ECLI:NL:GHAMS:2017:4314
Gerechtshof Amsterdam
- Hoger beroep
- Rechtspraak.nl
Hoger beroep over de vaststelling van de WOZ-waarde van een onroerende zaak en de waardebepaling op basis van bouwmogelijkheden
In deze zaak heeft het Gerechtshof Amsterdam op 17 oktober 2017 uitspraak gedaan in het hoger beroep van belanghebbende B.V. tegen de heffingsambtenaar van de gemeente Amsterdam. De zaak betreft de vaststelling van de WOZ-waarde van een onroerende zaak, die door de heffingsambtenaar was vastgesteld op € 1.462.000 voor het kalenderjaar 2012. Belanghebbende was van mening dat deze waarde te hoog was en stelde een waarde van € 410.000 voor, inclusief BTW. De rechtbank had eerder het beroep van belanghebbende ongegrond verklaard, waarna belanghebbende in hoger beroep ging.
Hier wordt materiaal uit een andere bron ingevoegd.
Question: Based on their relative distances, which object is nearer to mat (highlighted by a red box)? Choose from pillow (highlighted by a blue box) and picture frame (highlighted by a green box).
De heffingsambtenaar had de waarde van het perceel vastgesteld op basis van de bouwmogelijkheden en de m²-prijs van € 300, zoals vermeld in de grondprijzenbrief 2011. Het Hof oordeelde dat de waarde van de onroerende zaak moet worden bepaald op basis van de bouwmogelijkheden en dat de feitelijke bestemming van de eigenaar niet als waardebepalende factor mag worden meegenomen. Het Hof volgde de redenering van de heffingsambtenaar en concludeerde dat de WOZ-waarde niet te hoog was vastgesteld. Het Hof bevestigde de uitspraak van de rechtbank en verklaarde het hoger beroep ongegrond.
De uitspraak benadrukt het belang van de bouwmogelijkheden bij de waardering van onroerende zaken en dat de waarde in het economische verkeer moet worden vastgesteld, rekening houdend met de meest biedende gegadigde. De rechtbank en het Hof hebben beide vastgesteld dat de waarde van het perceel wordt beïnvloed door de bestemming en de bouwmogelijkheden, en dat de door de heffingsambtenaar gehanteerde m²-prijs van € 300 gerechtvaardigd is.